Corbett's time increasingly became taken up with dealing with man-eating tigers that were terrorising local populations. He also famously tracked and killed a leopard - known as the Man-Eating Leopard of Rudraprayag - that for 10 years had attacked pilgrims visiting Hindu shrines in Kedarnath and Badrinath.

Yet as his awareness of the plight of the tigers and other wildlife grew, so did Corbett's efforts to raise awareness of the issues confronting the animals. He travelled around schools and societies, lecturing about the tiger and the need to preserve it for those generations to come.

"If you read just one of his books you will see that it was not a bunch of stories about hunting tigers; it is about compassion and love towards the great cats - he called the tiger 'a large hearted gentleman with boundless courage'," said Jerry Jaleel, director of the Jim Corbett Foundation, a Canadian-based non-profit group that helped to repair Corbett's grave in 1994.

"Hunting continued in India until 1970, but the conservation movement started by Corbett caught on, and when Indira Gandhi became prime minister of India, she wholeheartedly supported the creation of Project Tiger, which still continues in India. If Corbett hadn't started this conservation movement 75 years ago, the tiger population would have diminished long ago."

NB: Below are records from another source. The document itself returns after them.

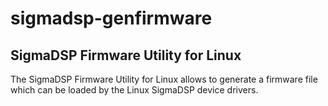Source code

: # sigmadsp-genfirmware

## SigmaDSP Firmware Utility for Linux

The SigmaDSP Firmware Utility for Linux allows to generate a firmware file which can be loaded by the Linux SigmaDSP device drivers.

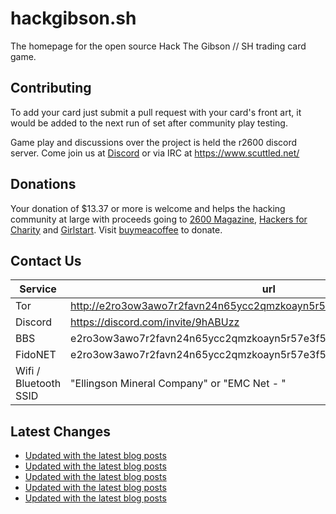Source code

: # hackgibson.sh
The homepage for the open source Hack The Gibson // SH trading card game.


## Contributing

To add your card just submit a pull request with your card's front art, it would be added to the next run of set after community play testing.

Game play and discussions over the project is held the r2600 discord server. Come join us at [Discord](https://discord.com/invite/9hABUzz) or via IRC at https://www.scuttled.net/


## Donations

Your donation of $13.37 or more is welcome and helps the hacking community at large with proceeds going to [2600 Magazine](https://2600.com/), [Hackers for Charity](https://hackersforcharity.org) and [Girlstart](https://girlstart.org).  Visit [buymeacoffee](https://www.buymeacoffee.com/hackgibson.sh) to donate.


## Contact Us

Service | url
-|-
Tor | http://e2ro3ow3awo7r2favn24n65ycc2qmzkoayn5r57e3f56nvjwdcgg32ad.onion
Discord | https://discord.com/invite/9hABUzz
BBS | e2ro3ow3awo7r2favn24n65ycc2qmzkoayn5r57e3f56nvjwdcgg32ad.onion:23
FidoNET | e2ro3ow3awo7r2favn24n65ycc2qmzkoayn5r57e3f56nvjwdcgg32ad.onion:24554
Wifi / Bluetooth SSID | "Ellingson Mineral Company" or "EMC Net - <fidonet address>"

## Latest Changes
<!-- BLOG-POST-LIST:START -->
- [Updated with the latest blog posts](https://github.com/DFW2600/hackgibson.sh/commit/a9d0024783a38db35d46c06f94a9ece56ba1ae2e)
- [Updated with the latest blog posts](https://github.com/DFW2600/hackgibson.sh/commit/2a76756d2304f48585f736e8738d01114df43678)
- [Updated with the latest blog posts](https://github.com/DFW2600/hackgibson.sh/commit/7a0bb3b9e5249fe828dd4d2e1084037163b2200a)
- [Updated with the latest blog posts](https://github.com/DFW2600/hackgibson.sh/commit/bc45b48e2c38b796bfe66f07e4eb46b02e23e076)
- [Updated with the latest blog posts](https://github.com/DFW2600/hackgibson.sh/commit/af68d295669638a3bf52d374dfa4ebc319431c8c)
<!-- BLOG-POST-LIST:END -->
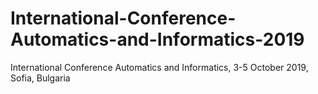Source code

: # International-Conference-Automatics-and-Informatics-2019
International Conference Automatics and Informatics, 3-5 October 2019, Sofia, Bulgaria
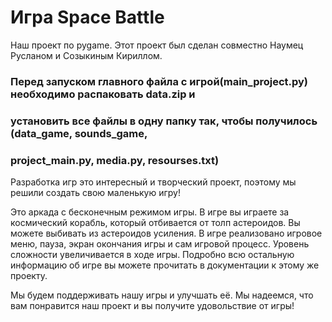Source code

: # Игра Space Battle

Наш проект по pygame. Этот проект был сделан совместно Наумец Русланом и Созыкиным Кириллом.
### Перед запуском главного файла с игрой(main_project.py) необходимо распаковать data.zip и
### установить все файлы в одну папку так, чтобы получилось (data_game, sounds_game,
### project_main.py, media.py, resourses.txt)

Разработка игр это интересный и творческий проект,
поэтому мы решили создать свою маленькую игру!

Это аркада с бесконечным режимом игры. В игре вы играете за космический корабль,
который отбивается от толп астероидов. Вы можете выбивать из астероидов усиления.
В игре реализовано игровое меню, пауза, экран окончания игры и сам игровой процесс.
Уровень сложности увеличивается в ходе игры. Подробно всю остальную информацию
об игре вы можете прочитать в документации к этому же проекту.

Мы будем поддерживать нашу игры и улучшать её. Мы надеемся, что вам понравится
наш проект и вы получите удовольствие от игры!
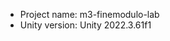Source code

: <!-- UNITY CODE ASSIST INSTRUCTIONS START -->
- Project name: m3-finemodulo-lab
- Unity version: Unity 2022.3.61f1
<!-- UNITY CODE ASSIST INSTRUCTIONS END -->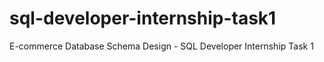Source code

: # sql-developer-internship-task1
E-commerce Database Schema Design - SQL Developer Internship Task 1
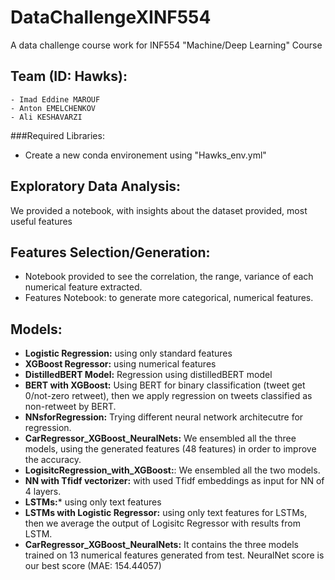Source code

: # DataChallengeXINF554
A data challenge course work for INF554 "Machine/Deep Learning" Course

## Team (ID: Hawks):
    - Imad Eddine MAROUF
    - Anton EMELCHENKOV
    - Ali KESHAVARZI

###Required Libraries:
- Create a new conda environement using "Hawks_env.yml"

## Exploratory Data Analysis:
We provided a notebook, with insights about the dataset provided, most useful features 

## Features Selection/Generation:
- Notebook provided to see the correlation, the range, variance of each numerical feature extracted.
- Features Notebook: to generate more categorical, numerical features.

## Models:
- **Logistic Regression:** using only standard features
- **XGBoost Regressor:** using numerical features 
- **DistilledBERT Model:** Regression using distilledBERT model
- **BERT with XGBoost:** Using BERT for binary classification (tweet get 0/not-zero retweet), then we apply regression on tweets classified as non-retweet by BERT.
- **NNsforRegression:** Trying different neural network architecutre for regression.
- **CarRegressor_XGBoost_NeuralNets:** We ensembled all the three models, using the generated features (48 features) in order to improve the accuracy.
- **LogisitcRegression_with_XGBoost:**: We ensembled all the two models.
- **NN with Tfidf vectorizer:** with used Tfidf embeddings as input for NN of 4 layers.
- **LSTMs:*** using only text features
- **LSTMs with Logistic Regressor:** using only text features for LSTMs, then we average the output of Logisitc Regressor with results from LSTM.
- **CarRegressor_XGBoost_NeuralNets:** It contains the three models trained on 13 numerical features generated from test. NeuralNet score is our best score (MAE: 154.44057)





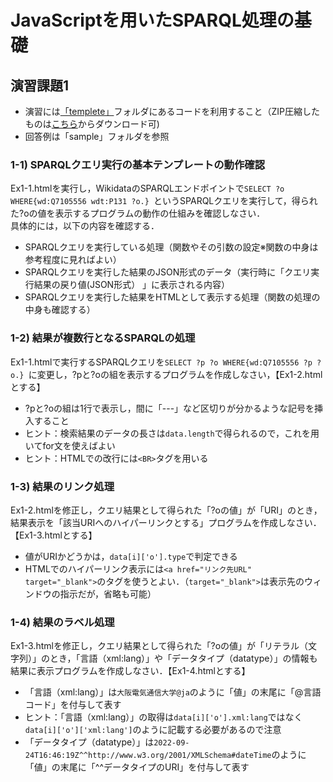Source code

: # JavaScriptを用いたSPARQL処理の基礎
## 演習課題1 
- 演習には[「templete」](https://github.com/oecu-kozaki-lab/JS-SPARQL-Exercise/tree/main/templete)フォルダにあるコードを利用すること（ZIP圧縮したものは[こちら](https://github.com/oecu-kozaki-lab/JS-SPARQL-Exercise/blob/main/templete.zip)からダウンロード可)  
- 回答例は「sample」フォルダを参照 
### 1-1) SPARQLクエリ実行の基本テンプレートの動作確認 
Ex1-1.htmlを実行し，WikidataのSPARQLエンドポイントで`SELECT ?o WHERE{wd:Q7105556 wdt:P131 ?o.} `というSPARQLクエリを実行して，得られた?oの値を表示するプログラムの動作の仕組みを確認しなさい．  
具体的には，以下の内容を確認する．
- SPARQLクエリを実行している処理（関数やその引数の設定※関数の中身は参考程度に見ればよい）
- SPARQLクエリを実行した結果のJSON形式のデータ（実行時に「クエリ実行結果の戻り値(JSON形式）
」に表示される内容）
- SPARQLクエリを実行した結果をHTMLとして表示する処理（関数の処理の中身も確認する）
  
### 1-2) 結果が複数行となるSPARQLの処理
Ex1-1.htmlで実行するSPARQLクエリを`SELECT ?p ?o WHERE{wd:Q7105556 ?p ?o.} `に変更し，?pと?oの組を表示するプログラムを作成しなさい，【Ex1-2.htmlとする】
- ?pと?oの組は1行で表示し，間に「---」など区切りが分かるような記号を挿入すること
- ヒント：検索結果のデータの長さは`data.length`で得られるので，これを用いてfor文を使えばよい
- ヒント：HTMLでの改行には`<BR>`タグを用いる

### 1-3) 結果のリンク処理
Ex1-2.htmlを修正し，クエリ結果として得られた「?oの値」が「URI」のとき，結果表示を「該当URIへのハイパーリンクとする」プログラムを作成しなさい．【Ex1-3.htmlとする】
- 値がURIかどうかは，`data[i]['o'].type`で判定できる
- HTMLでのハイパーリンク表示には`<a href="リンク先URL" target="_blank">`のタグを使うとよい．（`target="_blank">`は表示先のウィンドウの指示だが，省略も可能）

### 1-4) 結果のラベル処理
Ex1-3.htmlを修正し，クエリ結果として得られた「?oの値」が「リテラル（文字列）」のとき，「言語（xml:lang）」や「データタイプ（datatype）」の情報も結果に表示プログラムを作成しなさい．【Ex1-4.htmlとする】
- 「言語（xml:lang）」は`大阪電気通信大学@ja`のように「値」の末尾に「@言語コード」を付与して表す
- ヒント：「言語（xml:lang）」の取得は`data[i]['o'].xml:lang`ではなく`data[i]['o']['xml:lang']`のように記載する必要があるので注意
- 「データタイプ（datatype）」は`2022-09-24T16:46:19Z^^http://www.w3.org/2001/XMLSchema#dateTime`のように「値」の末尾に「^^データタイプのURI」を付与して表す

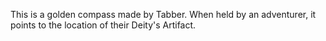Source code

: This is a golden compass made by Tabber. When held by an adventurer, it points to the location of their Deity's Artifact.
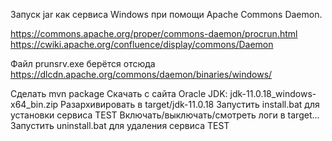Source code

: Запуск jar как сервиса Windows при помощи Apache Commons Daemon.

https://commons.apache.org/proper/commons-daemon/procrun.html
https://cwiki.apache.org/confluence/display/commons/Daemon

Файл prunsrv.exe берётся отсюда https://dlcdn.apache.org/commons/daemon/binaries/windows/

Сделать mvn package
Скачать с сайта Oracle JDK: jdk-11.0.18_windows-x64_bin.zip
Разархивировать в target/jdk-11.0.18
Запустить install.bat для установки сервиса TEST
Включать/выключать/смотреть логи в target...
Запустить uninstall.bat для удаления сервиса TEST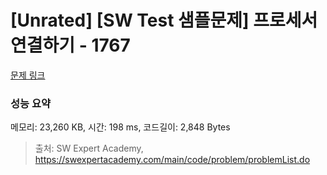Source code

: # [Unrated] [SW Test 샘플문제] 프로세서 연결하기 - 1767 

[문제 링크](https://swexpertacademy.com/main/code/problem/problemDetail.do?contestProbId=AV4suNtaXFEDFAUf) 

### 성능 요약

메모리: 23,260 KB, 시간: 198 ms, 코드길이: 2,848 Bytes



> 출처: SW Expert Academy, https://swexpertacademy.com/main/code/problem/problemList.do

Corbett also became increasingly interested in photographing the animals. As he wrote in the final chapter of Man-Eaters of Kumaon: "Apart from the difference in cost between shooting with a camera and shooting with a rifle, and the beneficial effect it has on our rapidly decreasing stock of tigers, the taking of a good photograph gives far more pleasure to the sportsman than the acquisition of a trophy; and further, while the photograph is of interest to all lovers of wild life, the trophy is only of interest to the individual who acquired it."

Mr Thapar said: "He had a box camera with which he would take his photographs. He was the first to film white tigers.

"He watched [the tiger]; he understood how it lived. He was a true master of the language of the forest."

Perhaps surprisingly for a man born and raised in India and who was so associated with the country and its wildlife, Corbett left around the time of its independence in 1947. He and his sister, Maggie - neither of whom ever married - moved to Kenya where he continued to write about the plight of the tigers. They lived in a cottage called Paxtu, once occupied by Lord Baden Powell and located in the grounds of the Outspan Hotel in the town of Nyeri, 100 miles north of Nairobi.

In February 1952 he was at the now legendary TreeTops Hotel in Nyeri on the night that Princess Elizabeth learned that her father, King George VI, had died and that she had succeeded to the throne.

With typical aplomb, Corbett wrote in the hotel's guest log: "For the first time in the history of the world, a young girl climbed into a tree one day a Princess and after having what she described as her most thrilling experience she climbed down from the tree next day a Queen - God bless her."

Three years after King George's death, Corbett himself died, after suffering a heart attack. At the time of his death, aged 79, he was near completion of his sixth book, entitled Tree Tops. A year later, the park he helped establish in India was renamed by the authorities in his honour.

Since then, Corbett has been honoured further. In 1968 one of the last six remaining sub-species of tiger - the IndoChinese Tiger - was renamed after him. It is now properly known as Panthera tigris corbetti, or more simply Corbett's tiger.

But if Corbett's real concern was about the future of the tiger, rather than his own reputation, then it is the park in Uttaranchal, located close to the foothills were he grew up and where he came face to face so many times with the remarkable animal, that is his truly lasting contribution. As India struggles to find a way to save its last remaining tigers, the Corbett National Park is a rare place of refuge for these remarkable animals.